Collected data:
◇ ◇ ◇ ◇ ◇ ◇ ◇

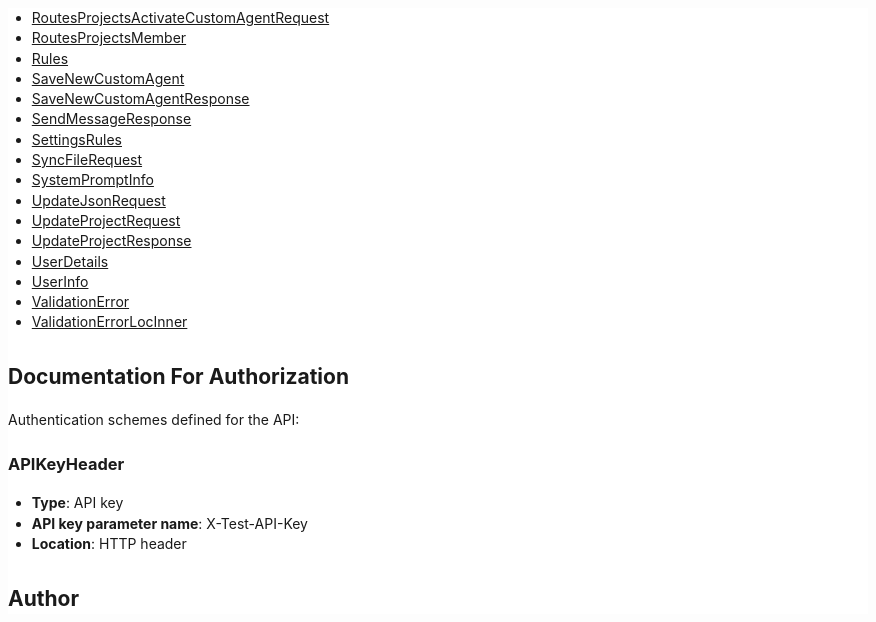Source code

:  - [RoutesProjectsActivateCustomAgentRequest](docs/RoutesProjectsActivateCustomAgentRequest.md)
 - [RoutesProjectsMember](docs/RoutesProjectsMember.md)
 - [Rules](docs/Rules.md)
 - [SaveNewCustomAgent](docs/SaveNewCustomAgent.md)
 - [SaveNewCustomAgentResponse](docs/SaveNewCustomAgentResponse.md)
 - [SendMessageResponse](docs/SendMessageResponse.md)
 - [SettingsRules](docs/SettingsRules.md)
 - [SyncFileRequest](docs/SyncFileRequest.md)
 - [SystemPromptInfo](docs/SystemPromptInfo.md)
 - [UpdateJsonRequest](docs/UpdateJsonRequest.md)
 - [UpdateProjectRequest](docs/UpdateProjectRequest.md)
 - [UpdateProjectResponse](docs/UpdateProjectResponse.md)
 - [UserDetails](docs/UserDetails.md)
 - [UserInfo](docs/UserInfo.md)
 - [ValidationError](docs/ValidationError.md)
 - [ValidationErrorLocInner](docs/ValidationErrorLocInner.md)


<a id="documentation-for-authorization"></a>
## Documentation For Authorization


Authentication schemes defined for the API:
<a id="APIKeyHeader"></a>
### APIKeyHeader

- **Type**: API key
- **API key parameter name**: X-Test-API-Key
- **Location**: HTTP header


## Author





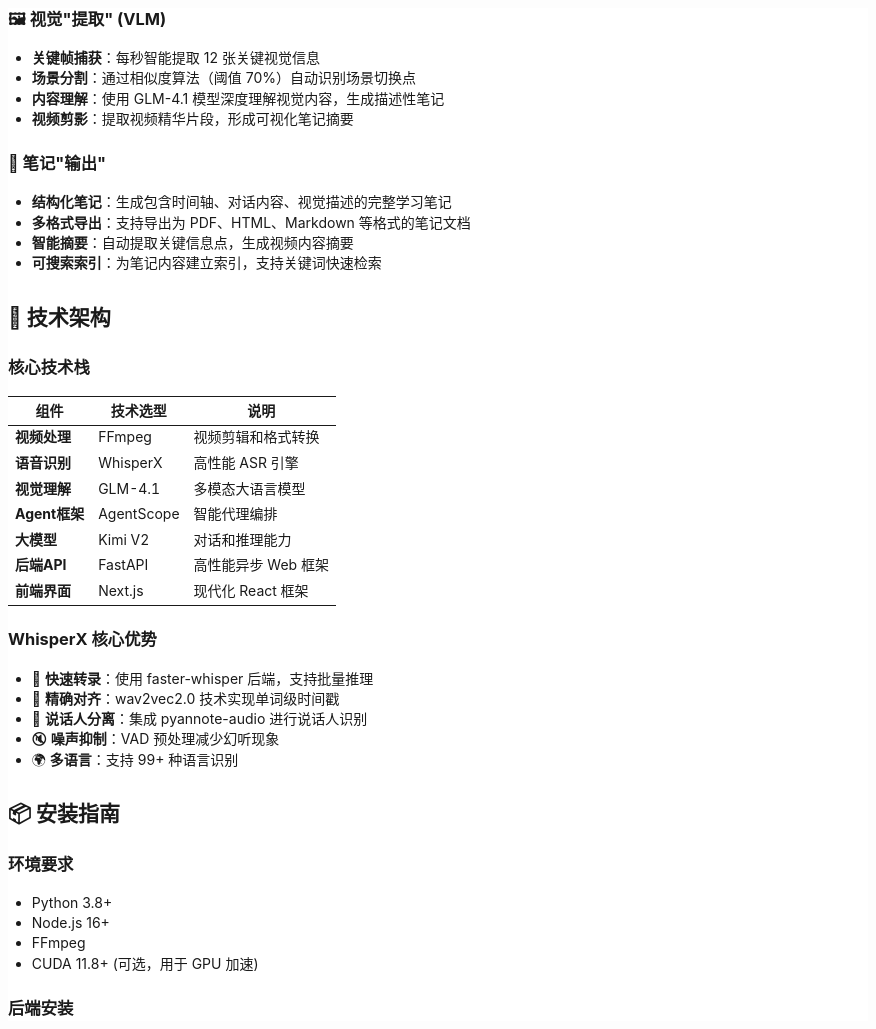 ### 🖼️ 视觉"提取" (VLM)
- **关键帧捕获**：每秒智能提取 12 张关键视觉信息
- **场景分割**：通过相似度算法（阈值 70%）自动识别场景切换点
- **内容理解**：使用 GLM-4.1 模型深度理解视觉内容，生成描述性笔记
- **视频剪影**：提取视频精华片段，形成可视化笔记摘要

### 📝 笔记"输出"
- **结构化笔记**：生成包含时间轴、对话内容、视觉描述的完整学习笔记
- **多格式导出**：支持导出为 PDF、HTML、Markdown 等格式的笔记文档
- **智能摘要**：自动提取关键信息点，生成视频内容摘要
- **可搜索索引**：为笔记内容建立索引，支持关键词快速检索

## 🔧 技术架构

### 核心技术栈

| 组件 | 技术选型 | 说明 |
|------|----------|------|
| **视频处理** | FFmpeg | 视频剪辑和格式转换 |
| **语音识别** | WhisperX | 高性能 ASR 引擎 |
| **视觉理解** | GLM-4.1 | 多模态大语言模型 |
| **Agent框架** | AgentScope | 智能代理编排 |
| **大模型** | Kimi V2 | 对话和推理能力 |
| **后端API** | FastAPI | 高性能异步 Web 框架 |
| **前端界面** | Next.js | 现代化 React 框架 |

### WhisperX 核心优势

- 🚀 **快速转录**：使用 faster-whisper 后端，支持批量推理
- 🎯 **精确对齐**：wav2vec2.0 技术实现单词级时间戳
- 👥 **说话人分离**：集成 pyannote-audio 进行说话人识别
- 🔇 **噪声抑制**：VAD 预处理减少幻听现象
- 🌍 **多语言**：支持 99+ 种语言识别

## 📦 安装指南

### 环境要求

- Python 3.8+
- Node.js 16+
- FFmpeg
- CUDA 11.8+ (可选，用于 GPU 加速)

### 后端安装
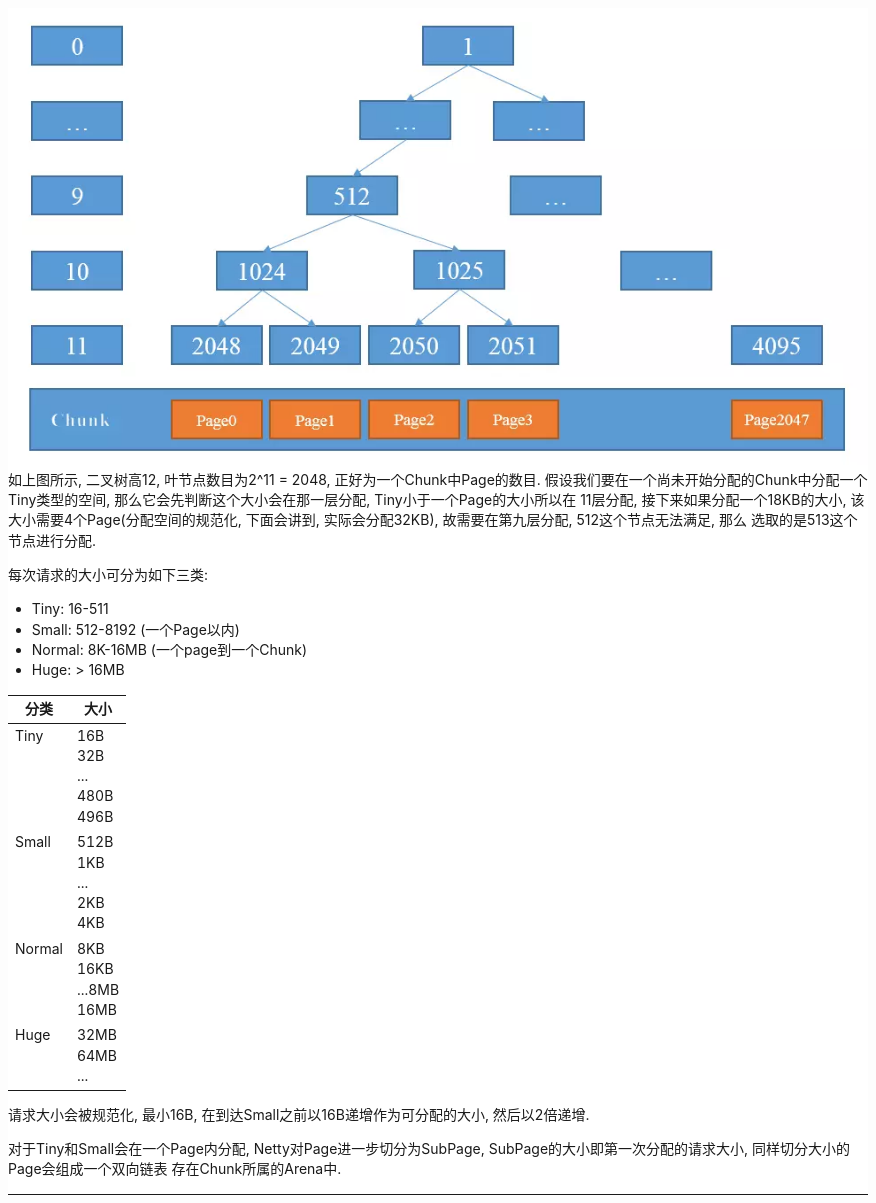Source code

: ![avatar](/static/img/netty-memalloc-huoban.webp)
如上图所示, 二叉树高12, 叶节点数目为2^11 = 2048, 正好为一个Chunk中Page的数目.
假设我们要在一个尚未开始分配的Chunk中分配一个Tiny类型的空间, 那么它会先判断这个大小会在那一层分配, Tiny小于一个Page的大小所以在
11层分配, 接下来如果分配一个18KB的大小, 该大小需要4个Page(分配空间的规范化, 下面会讲到, 实际会分配32KB), 故需要在第九层分配, 512这个节点无法满足, 那么
选取的是513这个节点进行分配.

每次请求的大小可分为如下三类:
- Tiny: 16-511 
- Small: 512-8192 (一个Page以内)
- Normal: 8K-16MB (一个page到一个Chunk)
- Huge: > 16MB

|分类 |大小 |
|-|-|
|Tiny |16B<br>32B<br>...<br>480B<br>496B<br>|
|Small| 512B<br>1KB<br>...<br>2KB<br>4KB<br>|
|Normal| 8KB<br>16KB<br>...8MB<br>16MB<br>|
|Huge| 32MB<br>64MB<br>...|

请求大小会被规范化, 最小16B, 在到达Small之前以16B递增作为可分配的大小, 然后以2倍递增.

对于Tiny和Small会在一个Page内分配, Netty对Page进一步切分为SubPage, SubPage的大小即第一次分配的请求大小, 同样切分大小的Page会组成一个双向链表
存在Chunk所属的Arena中.

---
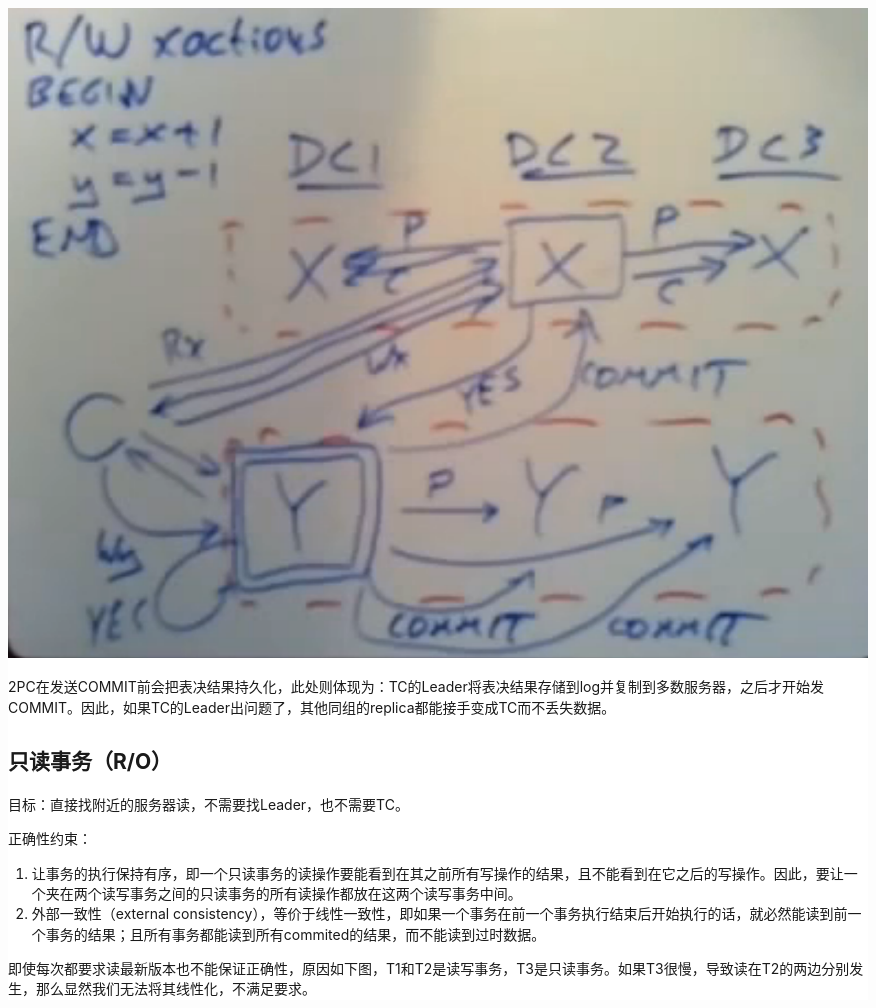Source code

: ![600](assets/uTools_1688533537262.png)

2PC在发送COMMIT前会把表决结果持久化，此处则体现为：TC的Leader将表决结果存储到log并复制到多数服务器，之后才开始发COMMIT。因此，如果TC的Leader出问题了，其他同组的replica都能接手变成TC而不丢失数据。


## 只读事务（R/O）

目标：直接找附近的服务器读，不需要找Leader，也不需要TC。

正确性约束：
1. 让事务的执行保持有序，即一个只读事务的读操作要能看到在其之前所有写操作的结果，且不能看到在它之后的写操作。因此，要让⼀个夹在两个读写事务之间的只读事务的所有读操作都放在这两个读写事务中间。
2. 外部一致性（external consistency），等价于线性一致性，即如果一个事务在前一个事务执行结束后开始执行的话，就必然能读到前一个事务的结果；且所有事务都能读到所有commited的结果，而不能读到过时数据。

即使每次都要求读最新版本也不能保证正确性，原因如下图，T1和T2是读写事务，T3是只读事务。如果T3很慢，导致读在T2的两边分别发生，那么显然我们无法将其线性化，不满足要求。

◇ ◇ ◇ ◇ ◇ ◇ ◇

Starting at the line above that has "### APIKeyHeader" and ending at the line that has "### WhisperX 核心优势", copy each line exactly, leaving the pictures out and adding nothing.

**Response below**
### APIKeyHeader

- **Type**: API key
- **API key parameter name**: X-Test-API-Key
- **Location**: HTTP header


## Author





 ### 🖼️ 视觉"提取" (VLM)
- **关键帧捕获**：每秒智能提取 12 张关键视觉信息
- **场景分割**：通过相似度算法（阈值 70%）自动识别场景切换点
- **内容理解**：使用 GLM-4.1 模型深度理解视觉内容，生成描述性笔记
- **视频剪影**：提取视频精华片段，形成可视化笔记摘要

### 📝 笔记"输出"
- **结构化笔记**：生成包含时间轴、对话内容、视觉描述的完整学习笔记
- **多格式导出**：支持导出为 PDF、HTML、Markdown 等格式的笔记文档
- **智能摘要**：自动提取关键信息点，生成视频内容摘要
- **可搜索索引**：为笔记内容建立索引，支持关键词快速检索

## 🔧 技术架构

### 核心技术栈

| 组件 | 技术选型 | 说明 |
|------|----------|------|
| **视频处理** | FFmpeg | 视频剪辑和格式转换 |
| **语音识别** | WhisperX | 高性能 ASR 引擎 |
| **视觉理解** | GLM-4.1 | 多模态大语言模型 |
| **Agent框架** | AgentScope | 智能代理编排 |
| **大模型** | Kimi V2 | 对话和推理能力 |
| **后端API** | FastAPI | 高性能异步 Web 框架 |
| **前端界面** | Next.js | 现代化 React 框架 |

### WhisperX 核心优势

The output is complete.